The document called for a series of reforms in China, including a new constitution and legislative democracy, and respect for human rights.

 

"A 'modernisation' bereft of these universal values and this basic political framework is a disastrous process that deprives humans of their rights, corrodes human nature and destroys human dignity," it said.

 

The charter appeared to be the last straw for the government. Two days before the manifesto was due to be published online, police raided Liu Xiaobo's home and took him away.

 

He was held in detention for a year before he was tried in court. Then, on Christmas Day in 2009, he was jailed for 11 years.

 

'Nothing criminal'

 

A year later, he was awarded the Nobel Peace Prize.

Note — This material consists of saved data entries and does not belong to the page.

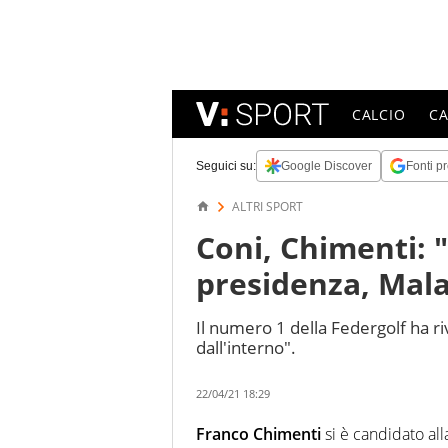
CALCIO
C
Seguici su:
Google Discover
Fonti pr
ALTRI SPORT
Coni, Chimenti: 
presidenza, Mal
Il numero 1 della Federgolf ha ri
dall'interno".
22/04/21 18:29
Franco Chimenti
si è candidato al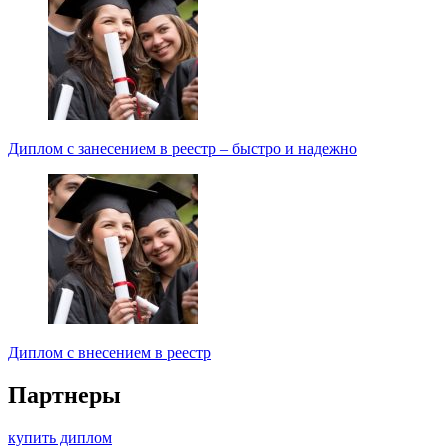
Диплом с занесением в реестр – быстро и надежно
Диплом с внесением в реестр
Партнеры
купить диплом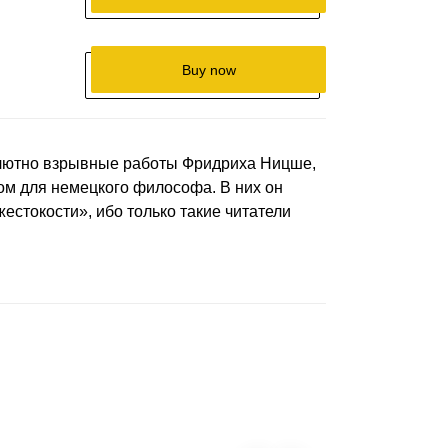
Buy now
олютно взрывные работы Фридриха Ницше,
ом для немецкого философа. В них он
естокости», ибо только такие читатели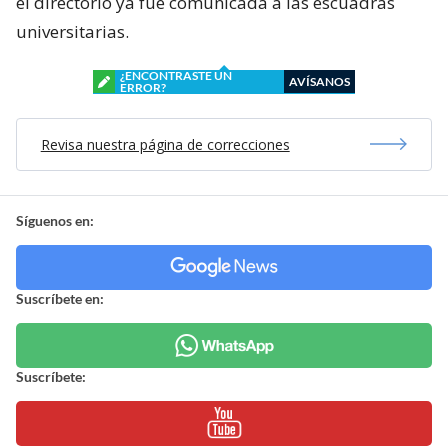
el directorio ya fue comunicada a las escuadras
universitarias.
¿ENCONTRASTE UN
AVÍSANOS
ERROR?
Revisa nuestra página de correcciones
Síguenos en:
Suscríbete en:
Suscríbete: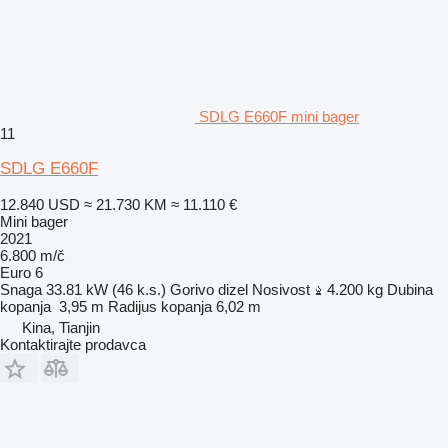
SDLG E660F mini bager
11
SDLG E660F
12.840 USD
≈ 21.730 KM
≈ 11.110 €
Mini bager
2021
6.800 m/č
Euro 6
Snaga
33.81 kW (46 k.s.)
Gorivo
dizel
Nosivost
4.200 kg
Dubina
kopanja
3,95 m
Radijus kopanja
6,02 m
Kina, Tianjin
Kontaktirajte prodavca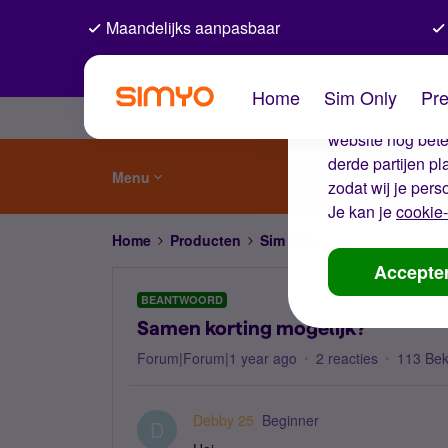
Maandelijks aanpasbaar
De coo
Home
Sim Only
Pre
Wij gebruiken co
website nog beter
derde partijen p
Menu
zodat wij je pers
Je kan je
cookie-
Home
Producten
Sim Only
Samen korting m
Accepte
BEANTWOORD
Samen korting mogelijk?
Forum|Forum|1 year ago
2 reacties
113 Be
Debby 25
Beginner
D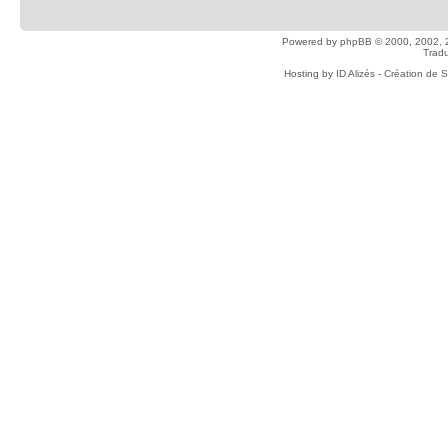
Powered by
phpBB
© 2000, 2002, 
Tradu
Hosting by
ID Alizés - Création de 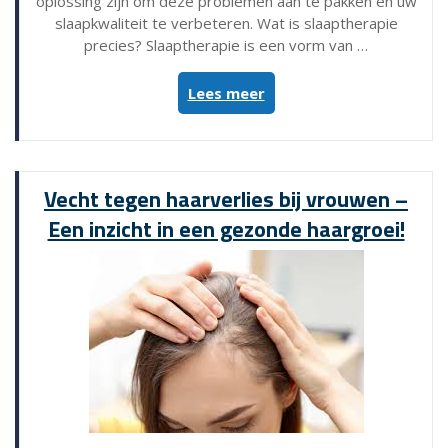
oplossing zijn om deze problemen aan te pakken en uw
slaapkwaliteit te verbeteren. Wat is slaaptherapie
precies? Slaaptherapie is een vorm van …
“Optimaliseer
Lees meer
uw
slaapkwaliteit
met
professionele
Vecht tegen haarverlies bij vrouwen –
slaaptherapie!”
Een inzicht in een gezonde haargroei!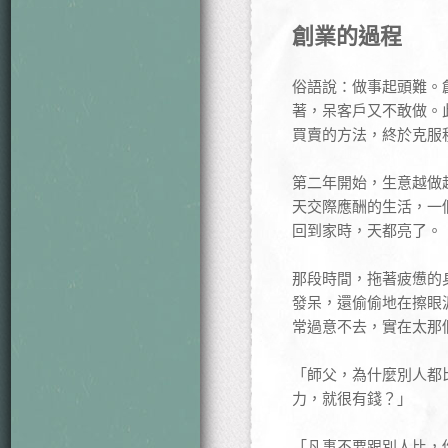
創業的過程
俗語說：做事起頭難。
著，呆客戶又不敢做。
買賣的方法，終於克服
第二年開始，生意越做
天交際應酬的生活，一
回到家時，天都亮了。
那段時間，拖著疲憊的
發呆，還偷偷地在擦眼
常過意不去，實在太那
「師父，為什麼別人都
力，就很有錢？」
「凡事不要跟別人比，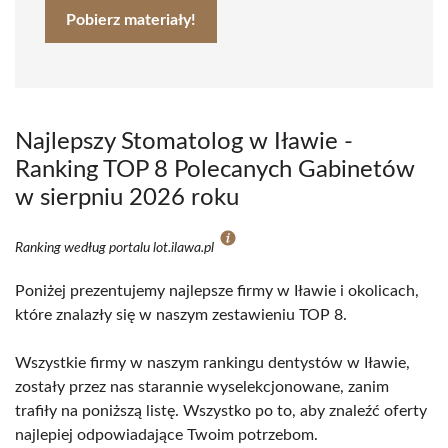
Pobierz materiały!
Najlepszy Stomatolog w Iławie -
Ranking TOP 8 Polecanych Gabinetów
w sierpniu 2026 roku
Ranking według portalu lot.ilawa.pl
Poniżej prezentujemy najlepsze firmy w Iławie i okolicach,
które znalazły się w naszym zestawieniu TOP 8.
Wszystkie firmy w naszym rankingu dentystów w Iławie,
zostały przez nas starannie wyselekcjonowane, zanim
trafiły na poniższą listę. Wszystko po to, aby znaleźć oferty
najlepiej odpowiadające Twoim potrzebom.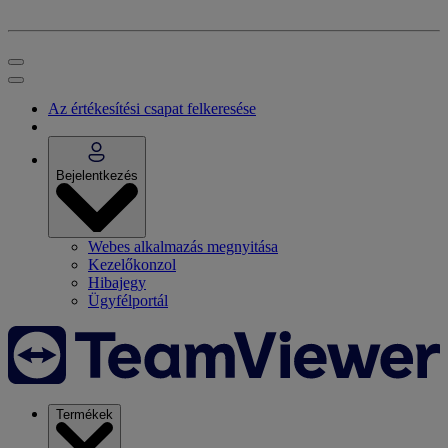
Az értékesítési csapat felkeresése
Bejelentkezés
Webes alkalmazás megnyitása
Kezelőkonzol
Hibajegy
Ügyfélportál
Termékek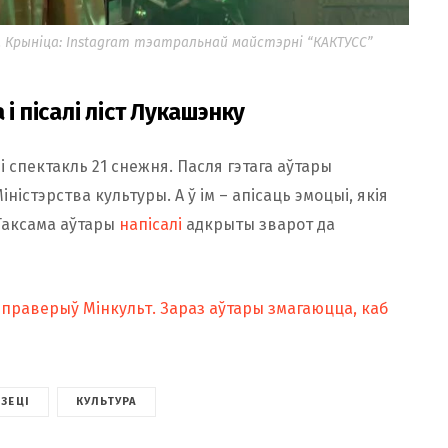
 Крыніца: Instagram тэатральнай майстэрні “КАКТУСС”
і пісалі ліст Лукашэнку
 спектакль 21 снежня. Пасля гэтага аўтары
Міністэрства культуры. А ў ім – апісаць эмоцыі, якія
 Таксама аўтары
напісалі
адкрыты зварот да
 праверыў Мінкульт. Зараз аўтары змагаюцца, каб
ЗЕЦІ
КУЛЬТУРА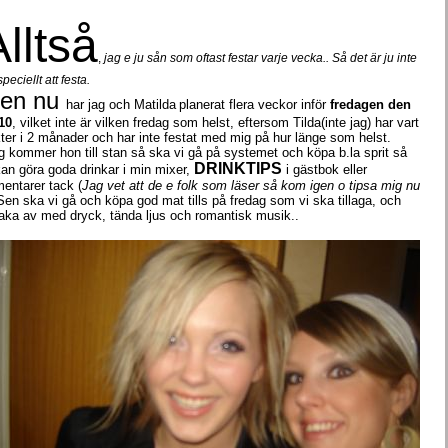
lltså
,
jag e ju sån som oftast festar varje vecka.. Så det är ju inte
peciellt att festa.
en nu
har jag och Matilda
planerat flera veckor inför
fredagen den
10
, vilket inte är vilken fredag som helst, eftersom Tilda(inte jag) har vart
ter i 2 månader och har inte festat med mig på hur länge som helst.
g kommer hon till stan så ska vi gå på systemet och köpa b.la sprit så
DRINKTIPS
kan göra goda drinkar i min mixer,
i gästbok eller
entarer tack (
Jag vet att de e folk som läser så kom igen o tipsa mig nu
 Sen ska vi gå och köpa god mat tills på fredag som vi ska tillaga, och
ka av med dryck, tända ljus och romantisk musik..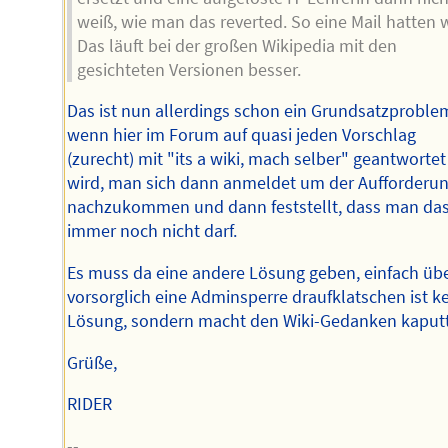
weiß, wie man das reverted. So eine Mail hatten w
Das läuft bei der großen Wikipedia mit den
gesichteten Versionen besser.
Das ist nun allerdings schon ein Grundsatzproble
wenn hier im Forum auf quasi jeden Vorschlag
(zurecht) mit "its a wiki, mach selber" geantwortet
wird, man sich dann anmeldet um der Aufforderu
nachzukommen und dann feststellt, dass man da
immer noch nicht darf.
Es muss da eine andere Lösung geben, einfach übe
vorsorglich eine Adminsperre draufklatschen ist k
Lösung, sondern macht den Wiki-Gedanken kaputt
Grüße,
RIDER
--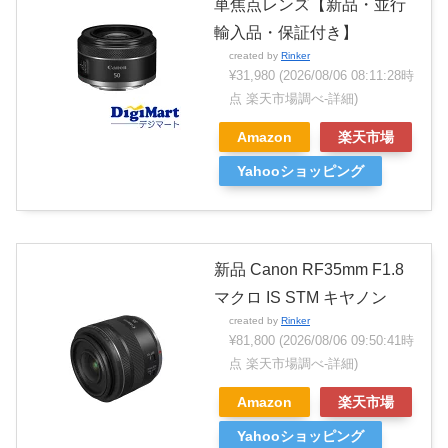
単焦点レンズ【新品・並行
輸入品・保証付き】
created by
Rinker
¥31,980
(2026/08/06 08:11:28時
点 楽天市場調べ-
詳細)
Amazon
楽天市場
Yahooショッピング
新品 Canon RF35mm F1.8
マクロ IS STM キヤノン
created by
Rinker
¥81,800
(2026/08/06 09:50:41時
点 楽天市場調べ-
詳細)
Amazon
楽天市場
Yahooショッピング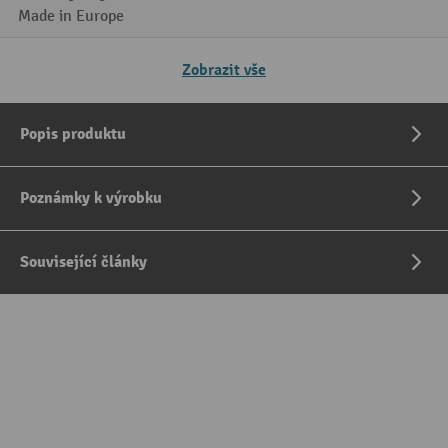
Made in Europe
Zobrazit vše
Popis produktu
Poznámky k výrobku
Související články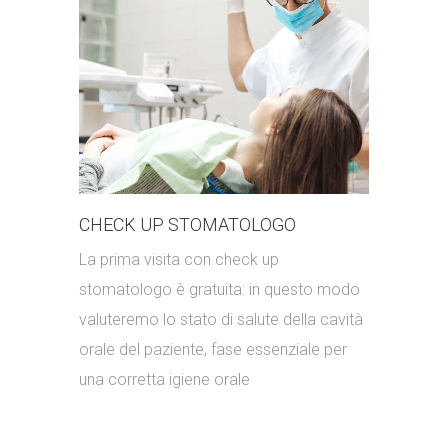
CHECK UP STOMATOLOGO
La prima visita con check up
stomatologo è gratuita: in questo modo
valuteremo lo stato di salute della cavità
orale del paziente, fase essenziale per
una corretta igiene orale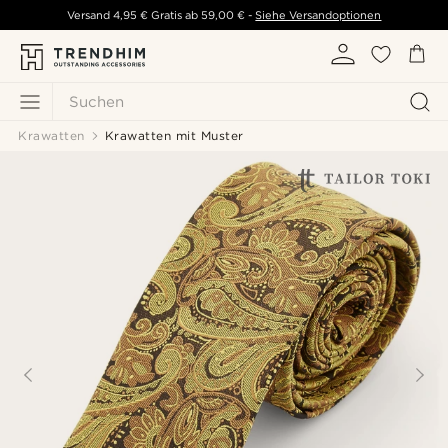
Versand
4,95 €
Gratis ab
59,00 €
-
Siehe Versandoptionen
Suchen
Krawatten
Krawatten mit Muster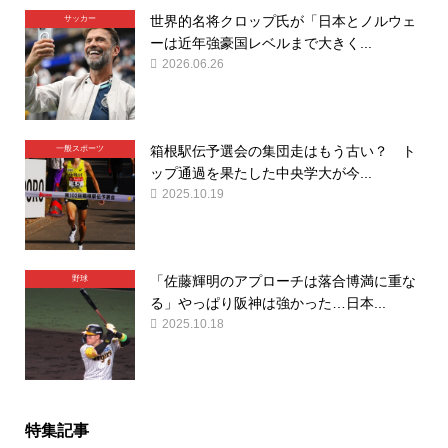
世界的名将クロップ氏が「日本とノルウェ
サッカー
ーは近年強豪国レベルまで大きく...
2026.06.26
箱根駅伝予選会の集団走はもう古い？ ト
一般スポーツ
ップ通過を果たした中央学大が今...
2025.10.19
「佐藤輝明のアプローチは落合博満に重な
野球
る」やっぱり阪神は強かった…日本...
2025.10.18
特集記事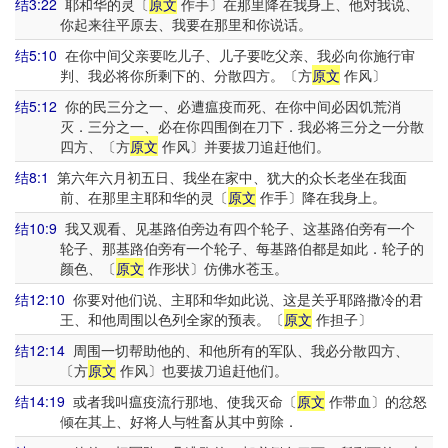
结3:22
耶和华的灵〔
原文
作手〕在那里降在我身上、他对我说、
你起来往平原去、我要在那里和你说话。
结5:10
在你中间父亲要吃儿子、儿子要吃父亲、我必向你施行审
判、我必将你所剩下的、分散四方。〔方
原文
作风〕
结5:12
你的民三分之一、必遭瘟疫而死、在你中间必因饥荒消
灭．三分之一、必在你四围倒在刀下．我必将三分之一分散
四方、〔方
原文
作风〕并要拔刀追赶他们。
结8:1
第六年六月初五日、我坐在家中、犹大的众长老坐在我面
前、在那里主耶和华的灵〔
原文
作手〕降在我身上。
结10:9
我又观看、见基路伯旁边有四个轮子、这基路伯旁有一个
轮子、那基路伯旁有一个轮子、每基路伯都是如此．轮子的
颜色、〔
原文
作形状〕仿佛水苍玉。
结12:10
你要对他们说、主耶和华如此说、这是关乎耶路撒冷的君
王、和他周围以色列全家的预表。〔
原文
作担子〕
结12:14
周围一切帮助他的、和他所有的军队、我必分散四方、
〔方
原文
作风〕也要拔刀追赶他们。
结14:19
或者我叫瘟疫流行那地、使我灭命〔
原文
作带血〕的忿怒
倾在其上、好将人与牲畜从其中剪除．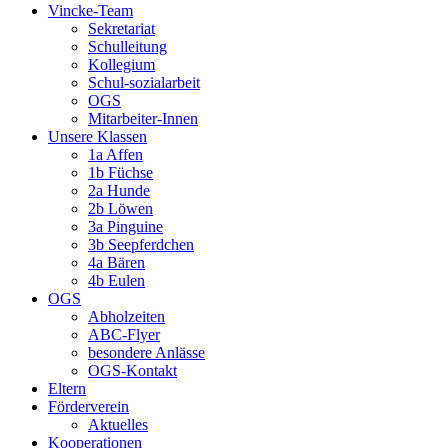
Vincke-Team
Sekretariat
Schulleitung
Kollegium
Schul-sozialarbeit
OGS
Mitarbeiter-Innen
Unsere Klassen
1a Affen
1b Füchse
2a Hunde
2b Löwen
3a Pinguine
3b Seepferdchen
4a Bären
4b Eulen
OGS
Abholzeiten
ABC-Flyer
besondere Anlässe
OGS-Kontakt
Eltern
Förderverein
Aktuelles
Kooperationen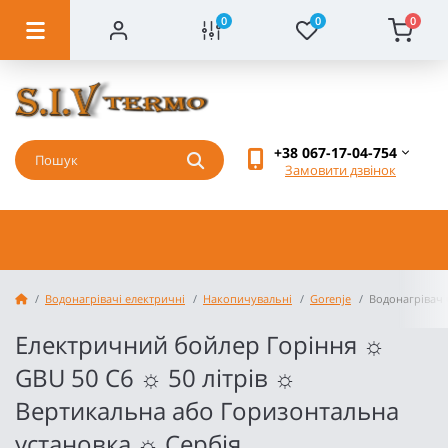
0
0
0
+38 067-17-04-754
Замовити дзвінок
Водонагрівачі електричні
Накопичувальні
Gorenje
Водонагрівач 
Електричний бойлер Горіння ☼
GBU 50 C6 ☼ 50 літрів ☼
Вертикальна або Горизонтальна
установка ☼ Сербія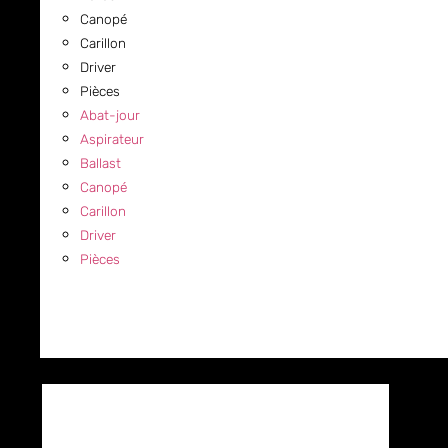
Canopé
Carillon
Driver
Pièces
Abat-jour
Aspirateur
Ballast
Canopé
Carillon
Driver
Pièces
COMMERCIAL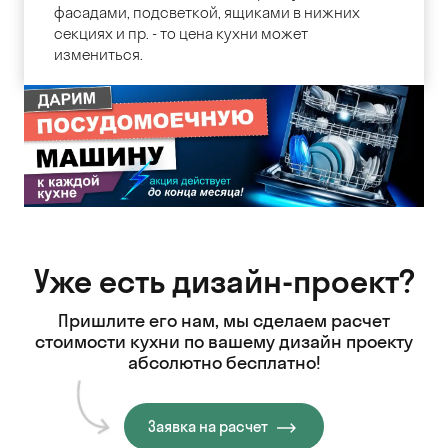
фасадами, подсветкой, ящиками в нижних
секциях и пр. - то цена кухни может
измениться.
Уже есть дизайн-проект?
Пришлите его нам, мы сделаем расчет
стоимости кухни
по вашему дизайн проекту
абсолютно бесплатно!
Заявка на расчет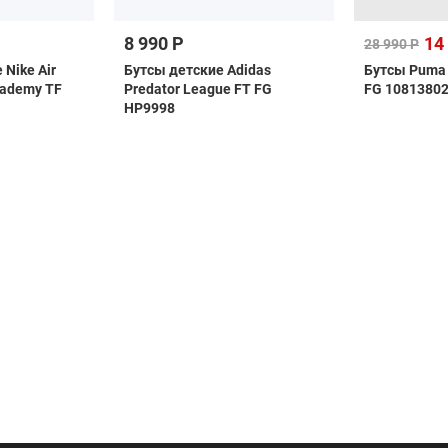
8 990 Р
14
28 990 Р
Nike Air
Бутсы детские Adidas
Бутсы Puma F
cademy TF
Predator League FT FG
FG 1081380
HP9998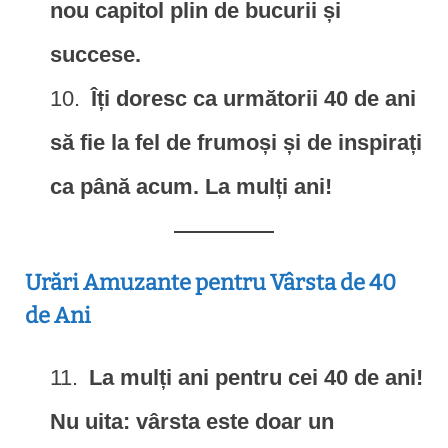
nou capitol plin de bucurii și
succese.
Îți doresc ca următorii 40 de ani
să fie la fel de frumoși și de inspirați
ca până acum. La mulți ani!
Urări Amuzante pentru Vârsta de 40
de Ani
La mulți ani pentru cei 40 de ani!
Nu uita: vârsta este doar un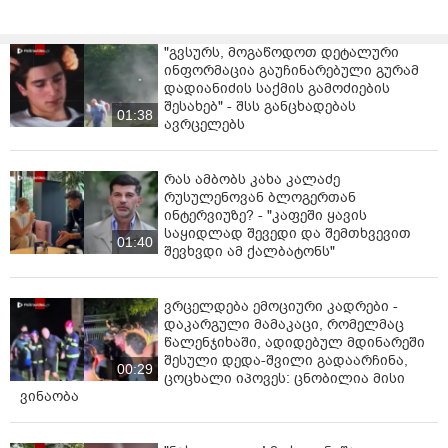
ჯერობით არაფერი გაუკეთებია ისეთი, რაც
ივანიშვილის გეგმებს ეწინააღმდეგება", - წერს მიხეილ
"გვსურს, მოგაწოდოთ დეტალური
სააკაშვილი.
ინფორმაცია გაუჩინარებული გურამ
დადიანიძის საქმის გამოძიების
სა­ქარ­თვე­ლოს სა­კონ­სტი­ტუ­ციო სა­სა­მარ­თლო­ში პრე­
შესახებ" - შსს განცხადებას
01:38
ზი­დენტ სა­ლო­მე ზუ­რა­ბიშ­ვი­ლის სა­იმ­პიჩ­მენ­ტო წარ­
ავრცელებს
დგი­ნე­ბის გან­ხილ­ვა მიმ­დი­ნა­რე­ობს. სა­კითხს სა­კონ­
სტი­ტუ­ციო სა­სა­მარ­თლოს 9 მო­სა­მარ­თლის­გან შემ­დგა­
რას ამბობს კახა კალაძე
რი პლე­ნუ­მი გა­ნი­ხი­ლავს.
რუსულენოვან ბლოგერთან
ინტერვიუზე? - "კაფეში ყავის
საყიდლად შევედი და შემთხვევით
01:40
შევხვდი ამ ქალბატონს"
ვრცელდება ემოციური კადრები -
დაკარგული მამაკაცი, რომელმაც
წალენჯიხაში, ადიდებულ მდინარეში
შესული დედა-შვილი გადაარჩინა,
00:29
ცოცხალი იპოვეს: ცნობილია მისი
ვინაობა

The committee praised Liu Xiaobo for his "long and non-violent struggle for fundamental human rights in China".

 

China reacted angrily. Mr Liu was not allowed to attend the ceremony, and the world's media instead took pictures of his empty chair.

 

Liu Xia told Reuters that her husband wanted to dedicate his prize to all those who died in the Tiananmen crackdown. "He felt sad, quite upset. He cried. He felt it was hard to deal with," she said.

 

She was subsequently placed under house arrest, isolated from family and supporters. Her movements have remained restricted ever since, with no explanation from the Chinese authorities.

 

In June 2017, with three years left of his sentence, Chinese authorities said Mr Liu had been diagnosed with terminal liver cancer.

 

He died weeks later, at the age of 61. Pleas for him to leave China for medical care were rejected by Beijing, on the grounds that he was too ill to travel.

 

In his statement in 2009, Liu Xiaobo said he had "no enemies". He said he had felt respect from prosecutors who went on to imprison and silence him. Prison conditions, he said, had improved since his previous incarceration and management had become more humane. He noted in particular the kindness of one prison officer.

 

These changes, he said, made him hopeful about his country's future; that China would in the end become a free nation "ruled by law, where human rights reign supreme".

 

He said he did not regret having spoken out. "There is nothing criminal in anything I have done. If charges are brought against me because of this, I have no complaints."